= Muammer Yilmaz =

French adventurer, producer and author

Muammer Yilmaz is a French adventurer, producer, photographer and author. He was born in Colmar in Alsace.

In 2014, with Milan Bihlmann, he completed a world tour in 80 days without money.

== Biography ==
Muammer Yilmaz was born in Colmar in Alsace. He studied cinema and anthropology at the University of Strasbourg.

=== Adventurer ===
In 2012, Muammer Yilmaz made a documentary called Omo's People, about the people in the Omo Valley, including the Mursis and the Hamers. He also completed a photographic exposition, called At the End of the World - Ethiopia.

In 2013, Yilmaz joined a salt caravan with the Toubous nomads in the Sahara in Tchad. His documentary was called The Black Caravan.

Muammer Yilmaz has continued his adventures in more than 62 countries.

=== The World Tour in 80 Days Without Money ===
Inspired by Jules Verne since his childhood, Muammer dreamed of completing a world tour. In 2014, with Milan Bihlmann, he founded the Optimistic Traveler association. The association's mission was to prove that generosity and human goodness are universal. The founders pledged to complete a world tour in 80 days without access to money and other common resources. Muammer and Milan traveled more than 47,000 kilometers through 19 different countries, including France, Germany, Austria, Hungary, Romania, Bulgaria, Turkey, Iran, Pakistan, India, Thailand, Malaysia, Singapore, the United States, Morocco, and Spain. According to Muammer, traveling without money is "the best way to meet people". The two friends had to depend on the help of people they met to eat, sleep, and travel. According to Muammer and Milan, this approach removes fear of the unknown and demonstrates that people can count on others, regardless of their nationality, religion, or social status. The story of this journey, Around the World in 80 Days Without a Cent (Le tour du monde en 80 jours, sans argent) was published in 2015 by editions Michel Lafon. The author's proceeds from the book are being used for humanitarian support in Haiti, with help from the Haïti Care association.

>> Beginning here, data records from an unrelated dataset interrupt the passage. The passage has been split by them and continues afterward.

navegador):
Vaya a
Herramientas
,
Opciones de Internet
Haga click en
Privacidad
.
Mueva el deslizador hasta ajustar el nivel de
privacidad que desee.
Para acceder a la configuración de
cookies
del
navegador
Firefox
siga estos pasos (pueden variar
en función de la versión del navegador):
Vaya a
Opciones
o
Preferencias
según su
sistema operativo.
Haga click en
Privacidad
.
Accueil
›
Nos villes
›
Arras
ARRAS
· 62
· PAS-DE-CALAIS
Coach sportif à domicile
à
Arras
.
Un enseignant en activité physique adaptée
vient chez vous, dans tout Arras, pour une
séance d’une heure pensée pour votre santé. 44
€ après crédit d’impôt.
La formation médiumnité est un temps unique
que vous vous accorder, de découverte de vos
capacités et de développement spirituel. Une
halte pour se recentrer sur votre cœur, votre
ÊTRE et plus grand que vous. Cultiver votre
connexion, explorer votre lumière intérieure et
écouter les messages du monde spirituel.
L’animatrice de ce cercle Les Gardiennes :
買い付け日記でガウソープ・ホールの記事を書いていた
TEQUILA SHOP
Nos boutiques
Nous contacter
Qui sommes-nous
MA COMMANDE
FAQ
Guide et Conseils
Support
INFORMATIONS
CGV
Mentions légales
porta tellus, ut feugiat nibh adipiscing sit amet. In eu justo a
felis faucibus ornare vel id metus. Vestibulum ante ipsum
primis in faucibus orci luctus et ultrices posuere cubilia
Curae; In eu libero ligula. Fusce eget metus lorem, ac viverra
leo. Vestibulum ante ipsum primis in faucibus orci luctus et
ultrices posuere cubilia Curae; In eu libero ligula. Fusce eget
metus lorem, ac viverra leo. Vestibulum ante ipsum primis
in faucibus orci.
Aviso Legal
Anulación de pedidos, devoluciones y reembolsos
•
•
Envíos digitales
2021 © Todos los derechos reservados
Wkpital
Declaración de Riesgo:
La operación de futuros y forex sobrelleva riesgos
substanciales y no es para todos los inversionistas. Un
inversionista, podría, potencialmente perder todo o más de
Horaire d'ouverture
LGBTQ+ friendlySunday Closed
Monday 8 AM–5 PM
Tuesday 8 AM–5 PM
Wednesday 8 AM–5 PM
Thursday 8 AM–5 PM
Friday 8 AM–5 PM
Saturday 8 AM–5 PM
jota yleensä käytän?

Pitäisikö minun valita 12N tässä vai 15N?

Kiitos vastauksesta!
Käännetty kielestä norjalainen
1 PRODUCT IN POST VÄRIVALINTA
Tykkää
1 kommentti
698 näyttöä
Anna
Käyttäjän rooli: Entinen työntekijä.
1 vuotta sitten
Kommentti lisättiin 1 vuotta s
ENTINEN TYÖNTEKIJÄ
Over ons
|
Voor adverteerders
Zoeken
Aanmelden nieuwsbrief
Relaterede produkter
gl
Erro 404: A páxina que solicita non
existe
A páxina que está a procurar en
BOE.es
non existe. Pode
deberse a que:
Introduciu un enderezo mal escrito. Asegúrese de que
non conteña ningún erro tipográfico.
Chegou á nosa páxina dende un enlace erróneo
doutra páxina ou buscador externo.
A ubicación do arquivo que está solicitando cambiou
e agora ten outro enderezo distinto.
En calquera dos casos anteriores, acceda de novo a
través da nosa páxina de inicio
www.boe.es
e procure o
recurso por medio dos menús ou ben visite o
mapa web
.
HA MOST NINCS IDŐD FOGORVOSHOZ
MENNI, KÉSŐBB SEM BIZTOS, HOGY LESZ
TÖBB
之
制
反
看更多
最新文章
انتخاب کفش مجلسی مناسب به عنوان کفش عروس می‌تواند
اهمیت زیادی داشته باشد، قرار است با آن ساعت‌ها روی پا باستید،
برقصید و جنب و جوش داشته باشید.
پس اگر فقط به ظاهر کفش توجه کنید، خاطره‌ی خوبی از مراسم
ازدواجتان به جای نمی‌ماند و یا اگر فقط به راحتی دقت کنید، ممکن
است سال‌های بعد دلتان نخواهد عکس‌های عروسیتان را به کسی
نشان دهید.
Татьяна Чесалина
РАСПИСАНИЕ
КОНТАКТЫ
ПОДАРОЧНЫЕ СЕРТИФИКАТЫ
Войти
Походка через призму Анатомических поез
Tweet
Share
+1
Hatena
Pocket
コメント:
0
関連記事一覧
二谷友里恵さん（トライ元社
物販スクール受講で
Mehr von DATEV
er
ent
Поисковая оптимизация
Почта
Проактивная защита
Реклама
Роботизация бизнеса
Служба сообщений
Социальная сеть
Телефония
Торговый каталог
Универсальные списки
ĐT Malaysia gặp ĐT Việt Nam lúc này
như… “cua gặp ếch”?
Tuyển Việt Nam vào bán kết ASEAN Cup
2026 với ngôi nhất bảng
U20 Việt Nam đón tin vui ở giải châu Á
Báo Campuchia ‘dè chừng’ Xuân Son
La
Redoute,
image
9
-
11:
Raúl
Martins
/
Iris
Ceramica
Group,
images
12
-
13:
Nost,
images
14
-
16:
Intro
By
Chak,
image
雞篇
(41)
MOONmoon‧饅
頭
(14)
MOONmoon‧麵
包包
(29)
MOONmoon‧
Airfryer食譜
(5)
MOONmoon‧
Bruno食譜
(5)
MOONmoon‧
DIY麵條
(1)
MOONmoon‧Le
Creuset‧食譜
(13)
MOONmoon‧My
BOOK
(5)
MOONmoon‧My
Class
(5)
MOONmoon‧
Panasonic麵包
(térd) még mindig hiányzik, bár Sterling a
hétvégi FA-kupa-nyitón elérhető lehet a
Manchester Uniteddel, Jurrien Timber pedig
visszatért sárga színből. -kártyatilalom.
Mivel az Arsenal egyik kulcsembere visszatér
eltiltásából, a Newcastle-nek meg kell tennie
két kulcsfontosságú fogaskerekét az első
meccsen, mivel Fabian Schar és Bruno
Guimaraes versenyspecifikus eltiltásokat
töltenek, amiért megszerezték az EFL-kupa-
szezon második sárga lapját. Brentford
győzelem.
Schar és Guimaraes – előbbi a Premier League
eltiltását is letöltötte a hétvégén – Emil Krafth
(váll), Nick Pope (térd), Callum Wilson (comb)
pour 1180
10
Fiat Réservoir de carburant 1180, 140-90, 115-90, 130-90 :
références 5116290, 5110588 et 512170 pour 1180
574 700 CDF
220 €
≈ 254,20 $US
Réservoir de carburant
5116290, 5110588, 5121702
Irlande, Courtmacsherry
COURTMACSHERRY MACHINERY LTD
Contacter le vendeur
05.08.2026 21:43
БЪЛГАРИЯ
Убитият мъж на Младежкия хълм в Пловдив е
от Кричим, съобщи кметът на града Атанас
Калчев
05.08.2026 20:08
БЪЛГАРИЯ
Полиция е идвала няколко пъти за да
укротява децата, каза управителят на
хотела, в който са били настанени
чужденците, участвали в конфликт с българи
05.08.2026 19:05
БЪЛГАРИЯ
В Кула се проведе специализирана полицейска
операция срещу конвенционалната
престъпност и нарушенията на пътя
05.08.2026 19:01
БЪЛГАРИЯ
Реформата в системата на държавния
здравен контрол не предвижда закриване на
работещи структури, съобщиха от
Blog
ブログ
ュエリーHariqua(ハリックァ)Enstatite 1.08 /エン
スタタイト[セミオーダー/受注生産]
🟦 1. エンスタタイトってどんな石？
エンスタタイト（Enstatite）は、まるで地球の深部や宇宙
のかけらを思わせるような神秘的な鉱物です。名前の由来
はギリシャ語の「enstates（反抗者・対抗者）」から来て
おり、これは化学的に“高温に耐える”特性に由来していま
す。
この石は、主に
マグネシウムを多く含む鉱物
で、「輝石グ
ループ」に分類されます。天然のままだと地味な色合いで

Muammer's world tour led to new projects. In September 2015, in another collaboration with Milan, Muammer decided to travel through France without money in a 2CV, again with the goal to prove that one can always find hospitality and kindness in people. Starting in Strasbourg, they crossed France in 15 days, travelling through Lyon, Montpelier, Toulouse, Bordeaux, Nantes, Rennes, Caen and Paris. They created a documentary web-series in 2016 to retrace this adventure.

==== Homeless in Strasbourg ====
During the world tour, Muammer and Milan were witnesses to overwhelming generosity, but also experienced misery and distress at first hand, which led Muammer to imagine a support project for the homeless. In 2015, he initiated the project 0 Homeless in Strasbourg (0 SDF A Strasbourg). This is a project of solidarity, intended to foster social and economic integration for people living on the streets of Strasbourg.

=== Producer ===
Muammer discovered the art of film production during a trip to the USA when he was 17. He became a journalist, then a photographer and an independent producer.

To share his passions, Muammer created TvCampus in 2000 in Strasbourg. It is an association for students interested in all types of audio-visual pursuits from production to mounting. Muammer worked as a photojournalist from 2000 to 2008.
In 2005, he launched a 48-hour video marathon in Strasbourg. This challenge consisted of producing a complete movie fiction in 2 days, including writing the script, shooting, editing, and distributing.

=== Tedx ===
Muammer shares his experiences in conferences across the world. In April 2016, Muammer shared his passions during the TEDxReset conference in Istanbul.

== Filmography ==

=== Documentary ===
- 2012, Norman weeding of Valonne (with Stéphane Henri de Tourville)
- 2013, The Black Caravan (co-directed with Philippe Frey).
- 2014, Omo's People (co-directed with Philippe Frey). Coproduced with Alsace20.

=== Short movies ===
- 2005, Double emploi
- 2006, Strasbourg evacuated
- 2006, Riverside Lovers
- 2007, At all cost
- 2007, Without Target
- 2008, Yes, I can
- 2008, Encorr
- 2009, Bad Luck in New York
- 2011, Charlie in Alsace

== Press and media ==
Muammer's projects have been broadcast in many medias around the world.